Which foreign language should I study?

It depends whether you plan, for instance, to study formally or interact with neighbors ...

Many of us are surrounded by people whose native language is different from our own. How much more effective we will be as Christ's ambassadors if we speak with them in their mother tongue rather than requiring them to speak ours! Probably the best general advice here is this: study the language you are most likely to use in an informal (non-school) context.

For practical purposes, in North America, the most common non-English language spoken is Latin American Spanish... unless you happen to live in or near eastern Canada, where there is a large population who speak French. Then again, for academic and graduate-level study purposes (Bible scholars are a great example), German is very important.

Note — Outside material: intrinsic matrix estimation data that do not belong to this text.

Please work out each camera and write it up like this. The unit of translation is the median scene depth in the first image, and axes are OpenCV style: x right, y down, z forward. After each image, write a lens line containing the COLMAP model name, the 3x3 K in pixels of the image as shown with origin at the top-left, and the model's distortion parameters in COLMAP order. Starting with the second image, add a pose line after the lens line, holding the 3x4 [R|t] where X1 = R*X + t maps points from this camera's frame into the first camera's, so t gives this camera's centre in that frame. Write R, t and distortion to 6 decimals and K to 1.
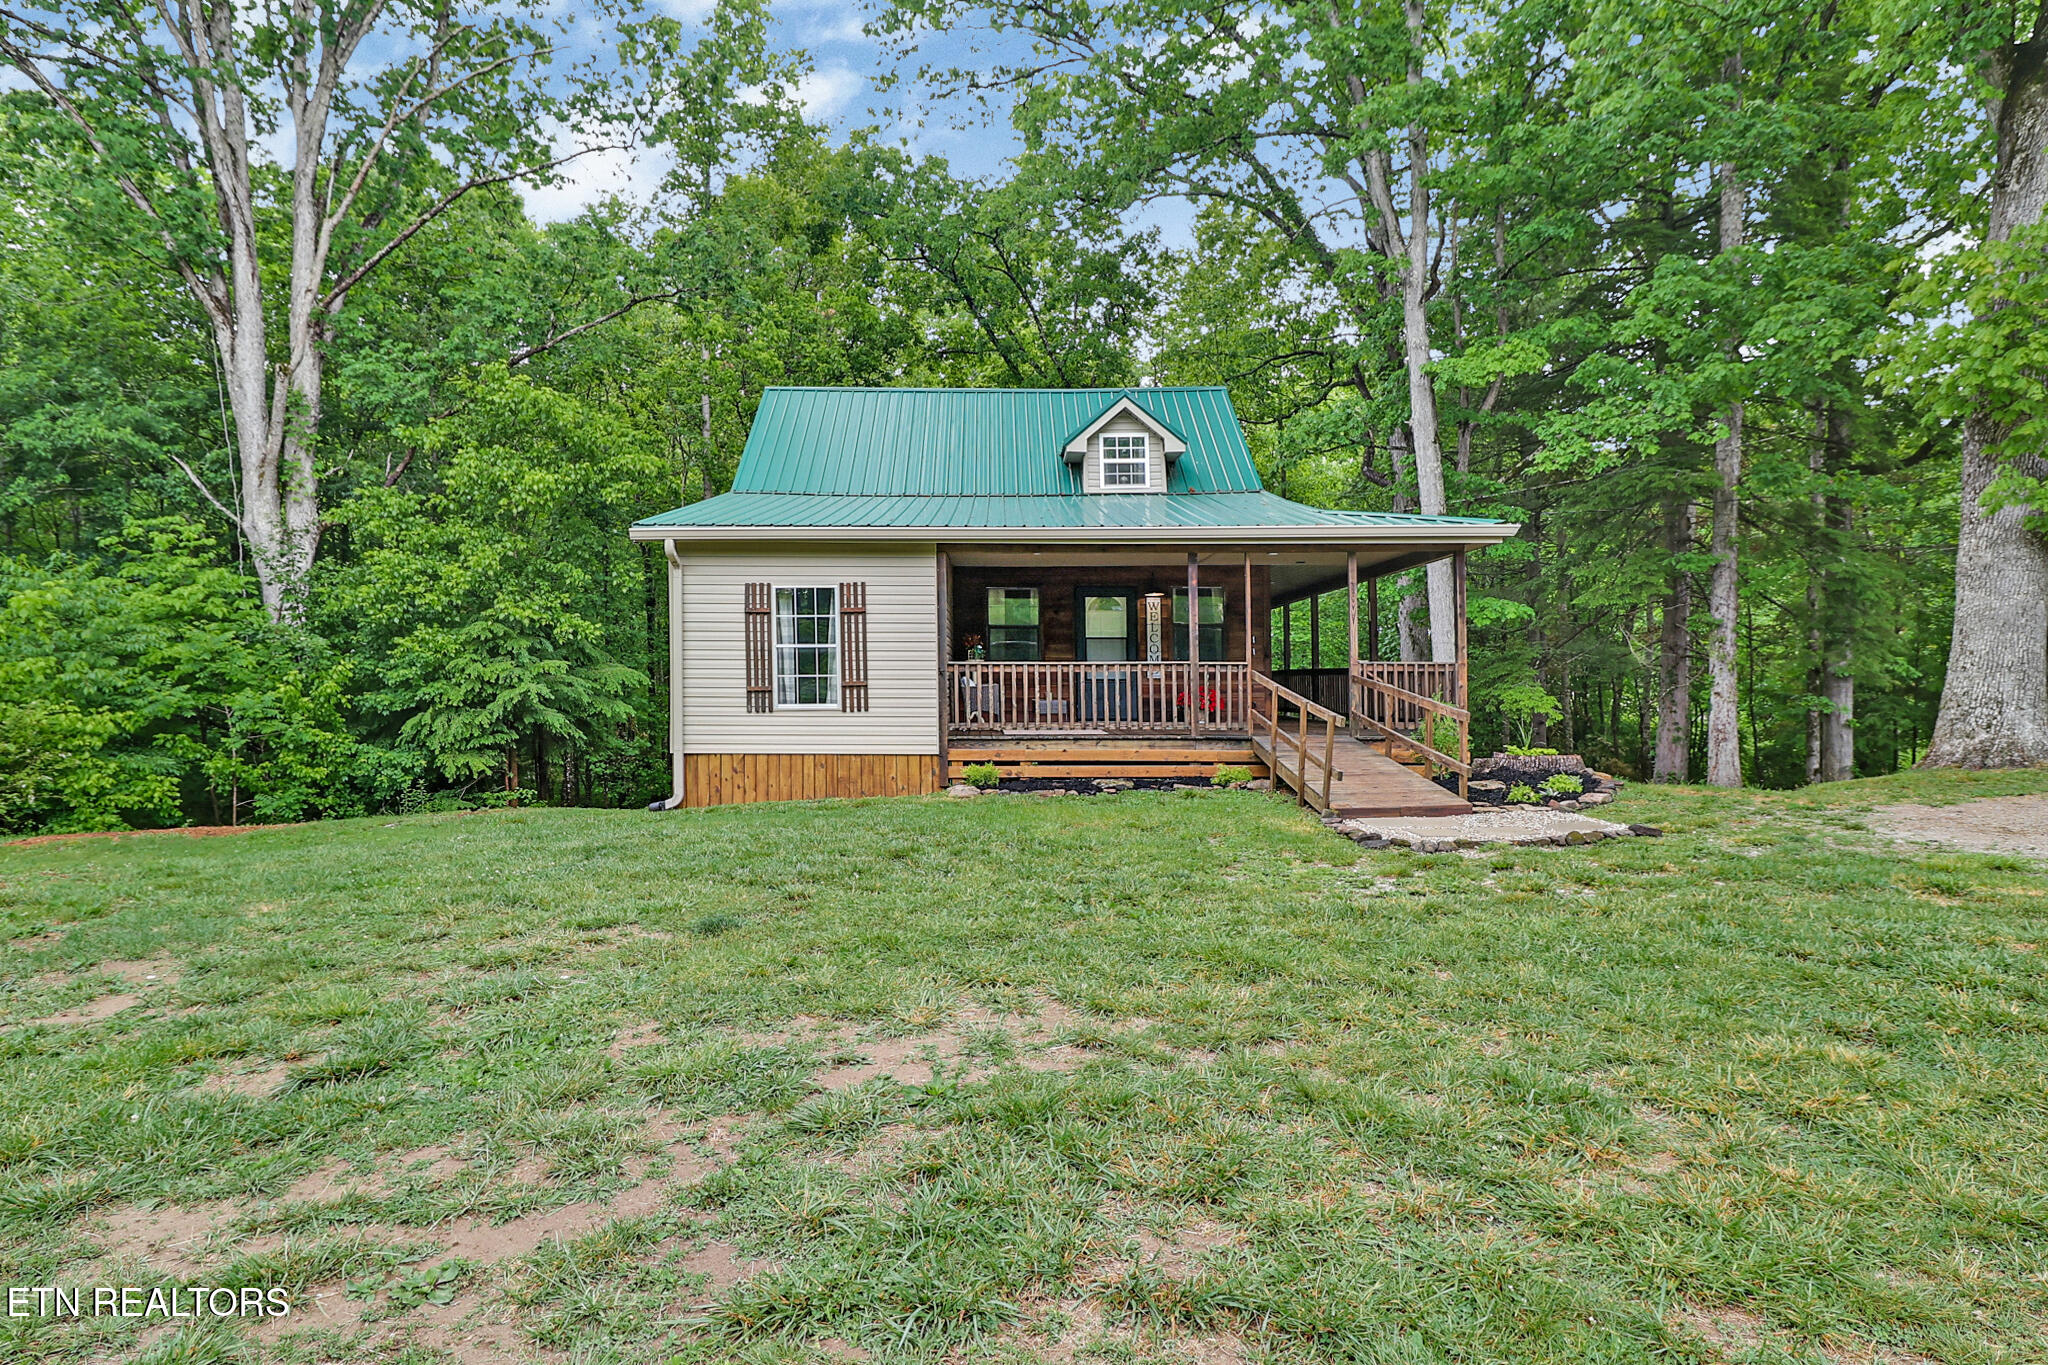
lens RADIAL K [[1107.7, 0, 1012.2], [0, 1107.7, 676.8], [0, 0, 1]] dist [-0.000953, -0.008549]
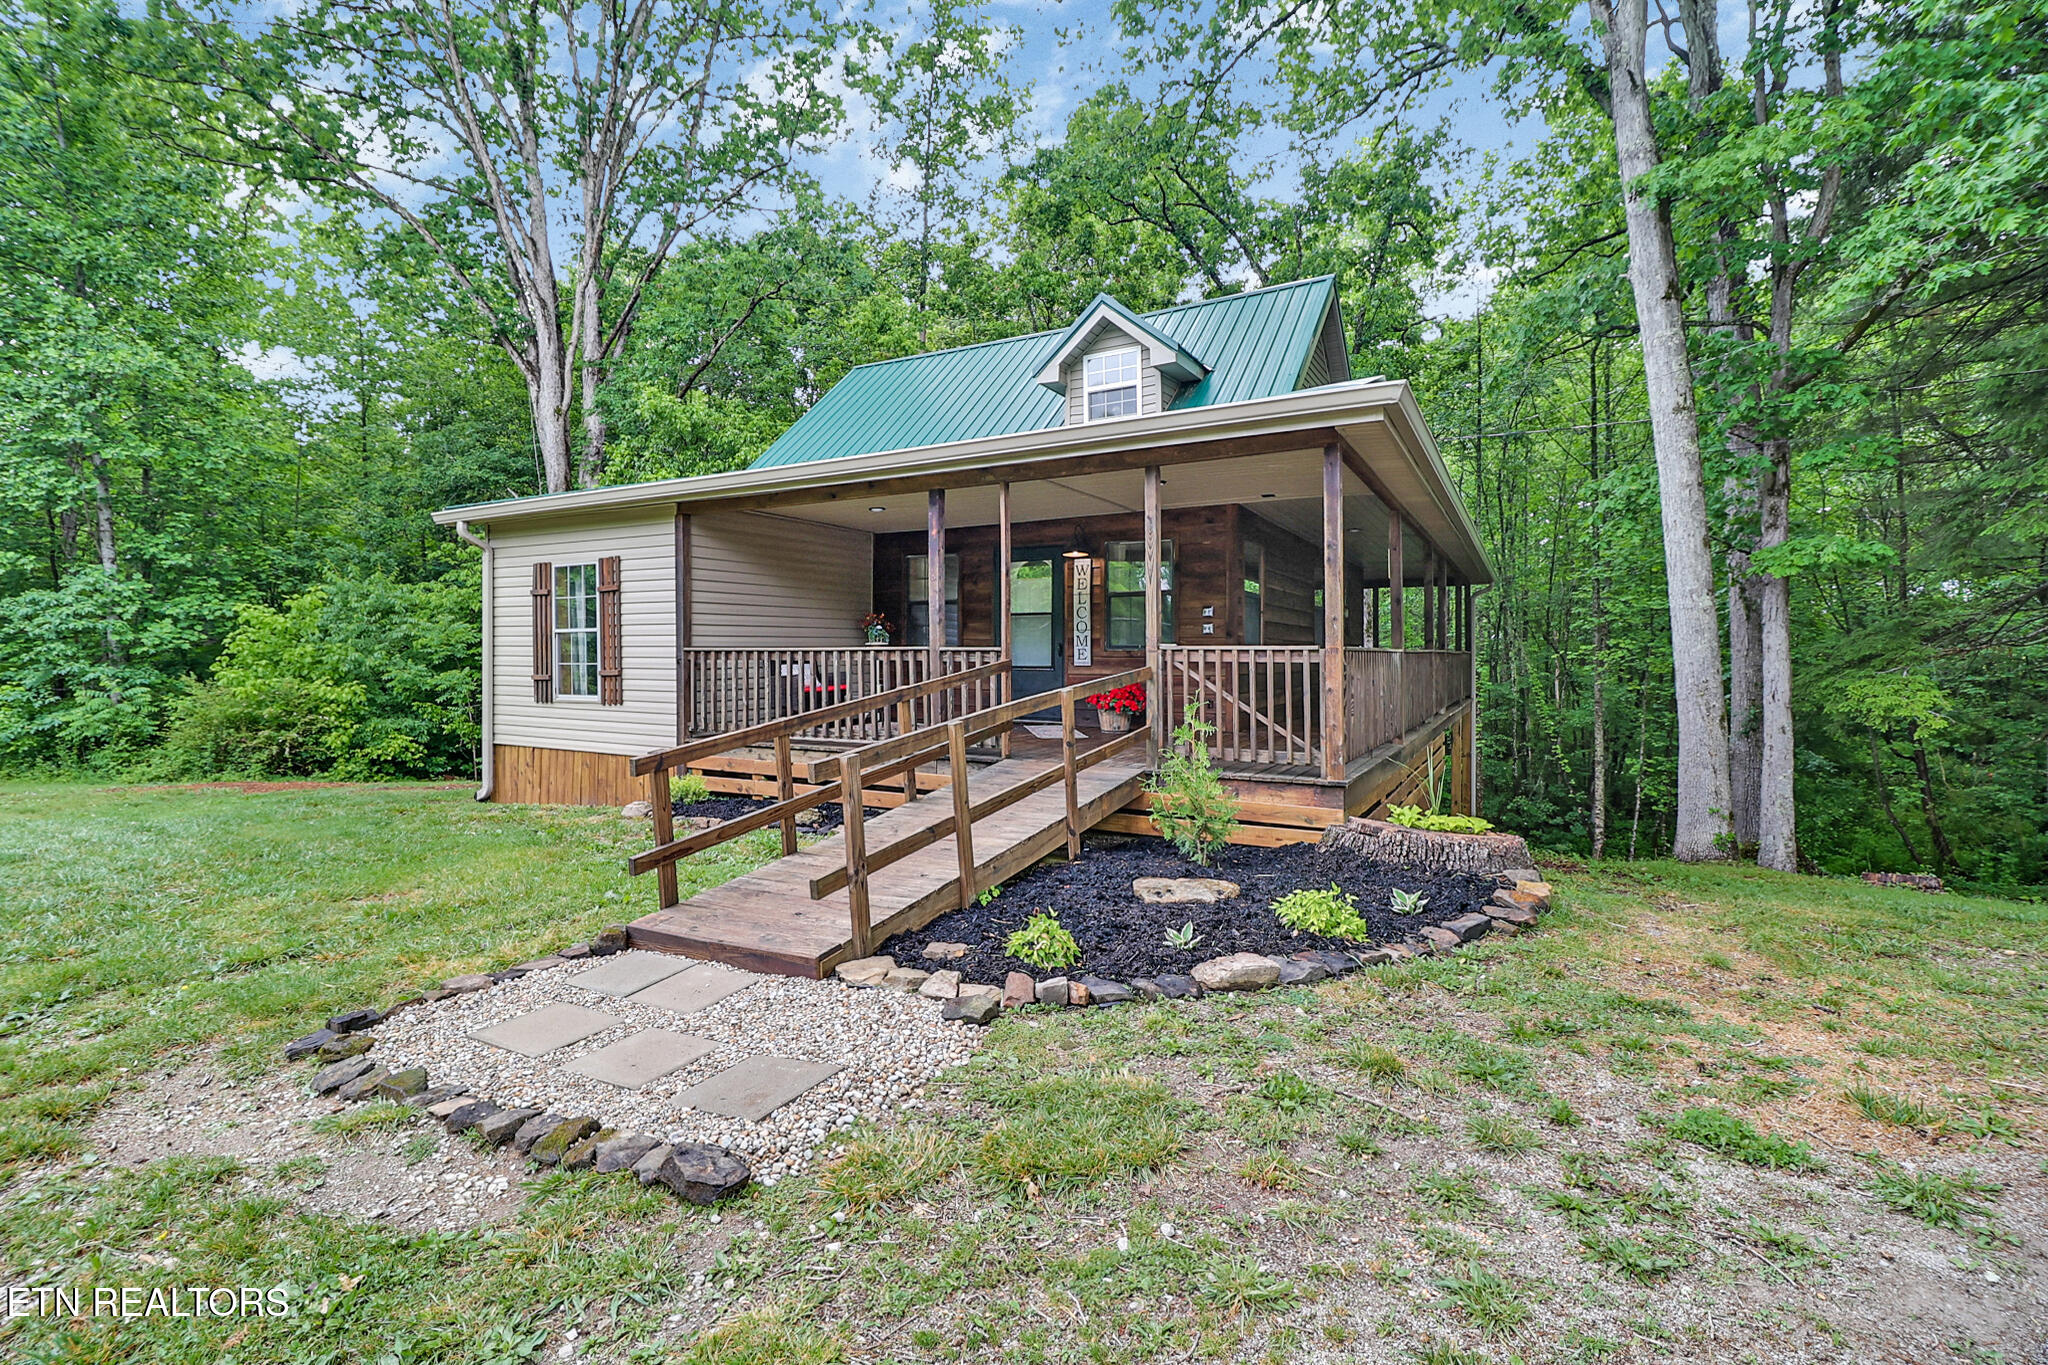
lens RADIAL K [[959.0, 0, 1020.2], [0, 959.0, 656.5], [0, 0, 1]] dist [0.002334, -0.015657]
pose [[0.862301, 0.003232, -0.506386, 0.510687], [-0.000967, 0.999988, 0.004736, -0.010489], [0.506396, -0.003594, 0.862294, 0.502755]]
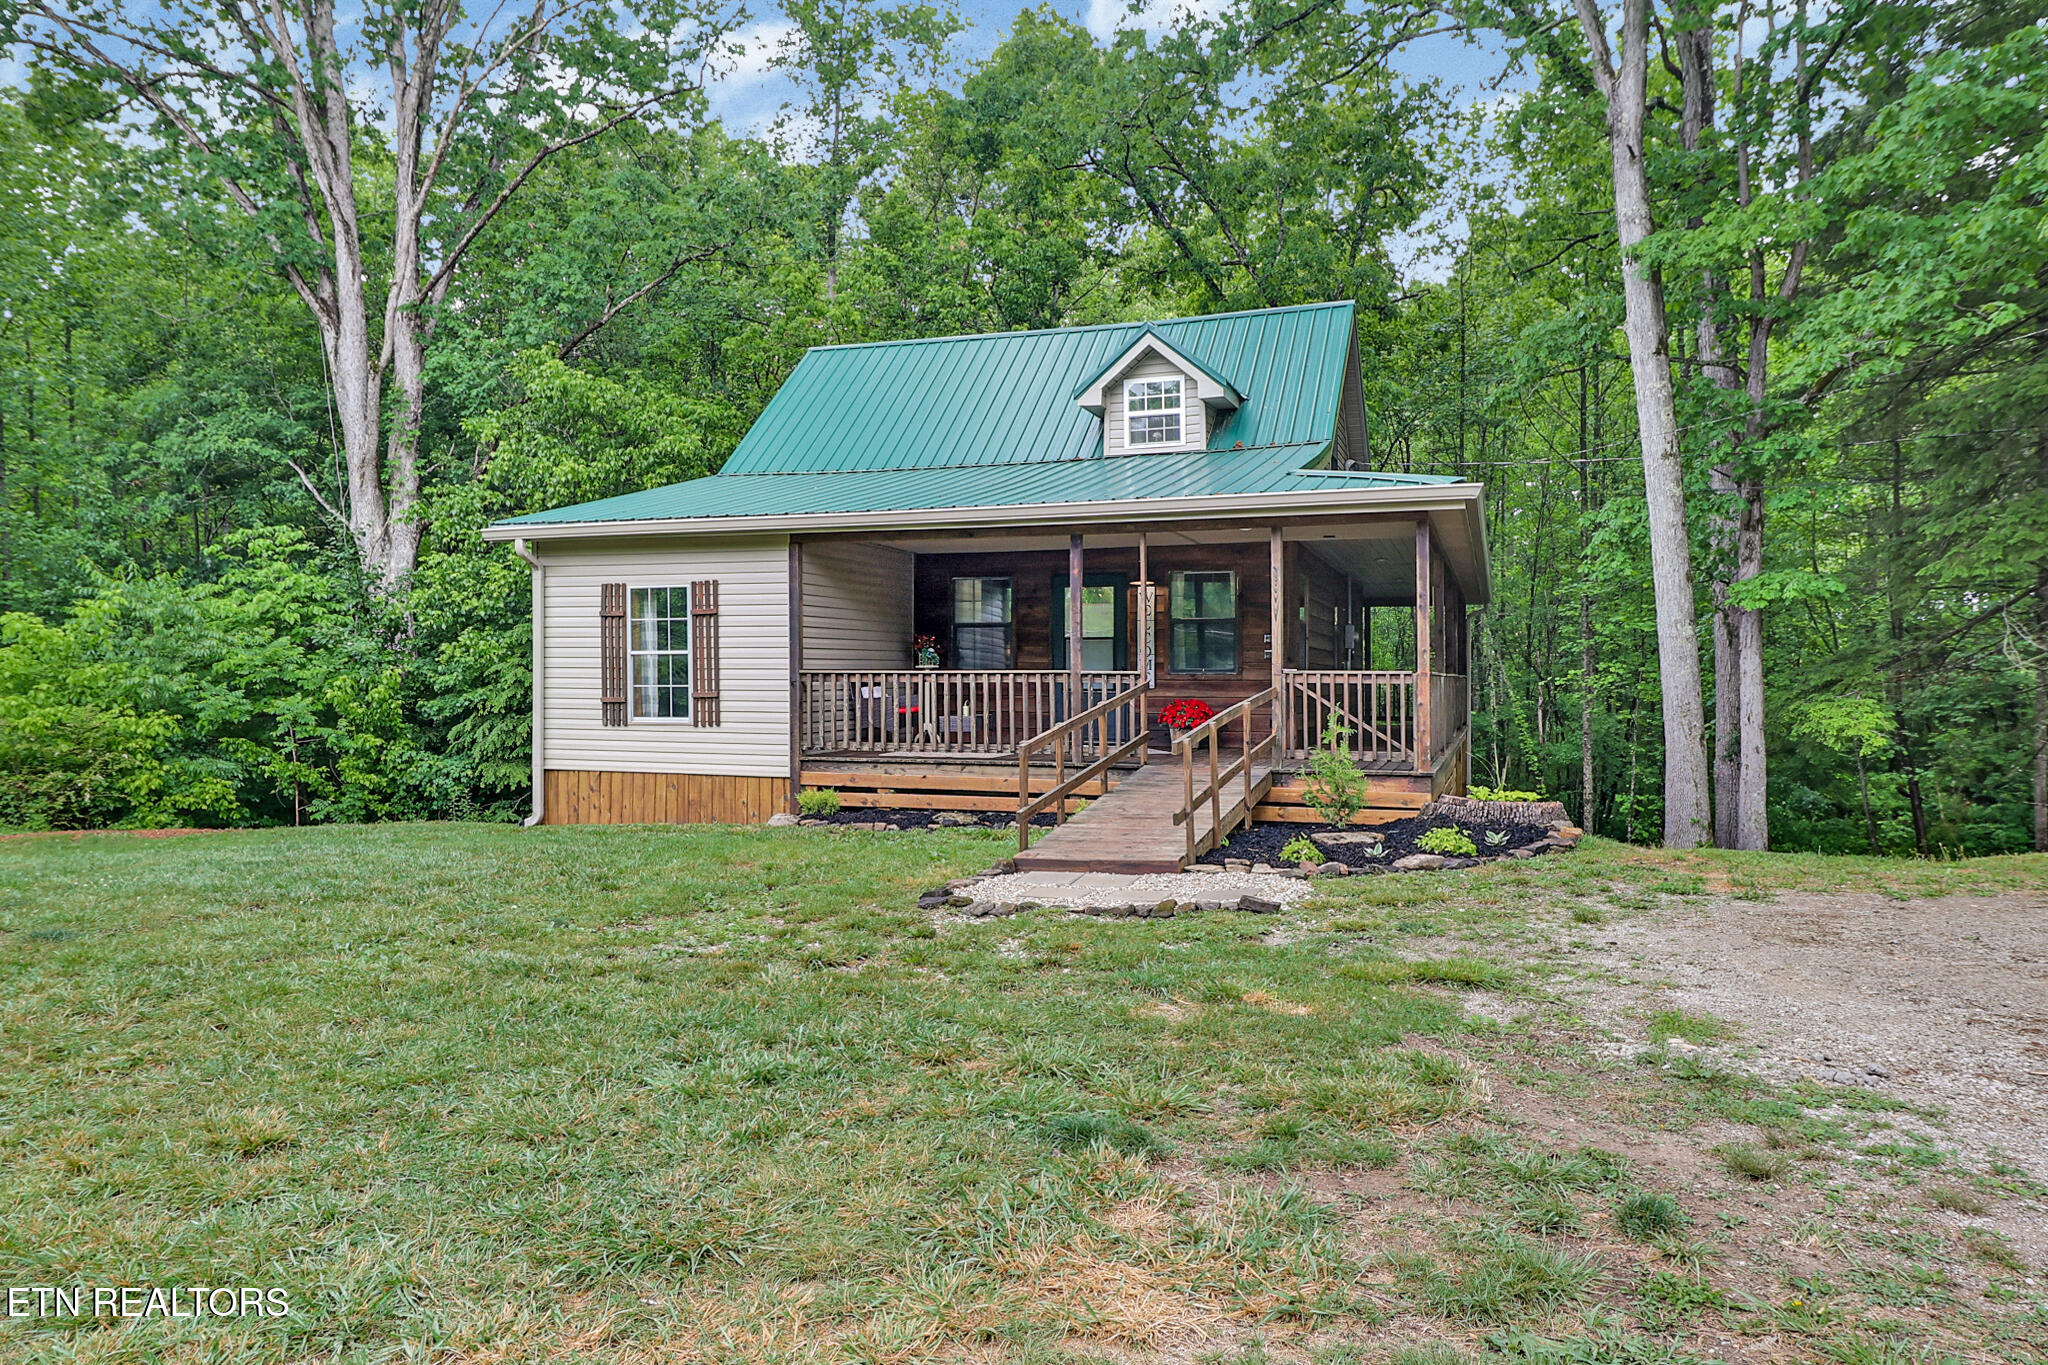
lens RADIAL K [[1434.3, 0, 1012.9], [0, 1434.3, 683.1], [0, 0, 1]] dist [0.007505, 0.002669]
pose [[0.935601, 0.004827, -0.353027, 0.484967], [-0.003559, 0.999985, 0.004240, -0.008796], [0.353042, -0.002710, 0.935604, 0.012286]]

On the other hand, if your children have a live-or-die desire to study a particular language—for whatever reason—then by all means help them to achieve their goal: let them study that language. Internal motivation will count for much more than whatever long-term practical benefit you may be able to offer.

Many colleges have a foreign language admissions requirement: prospective students must have successfully completed at least two years of foreign language study at the high school level. Even if you have no interest in college-level education, or see no direct and practical application for language study, the truth is: learning a new language is good intellectual exercise. You will certainly walk away from the experience knowing your native language better than you ever did before!

All of these factors together lead us to do what educators down through the centuries have done: we strongly recommend that your students learn a foreign language, beginning by at least 6th grade.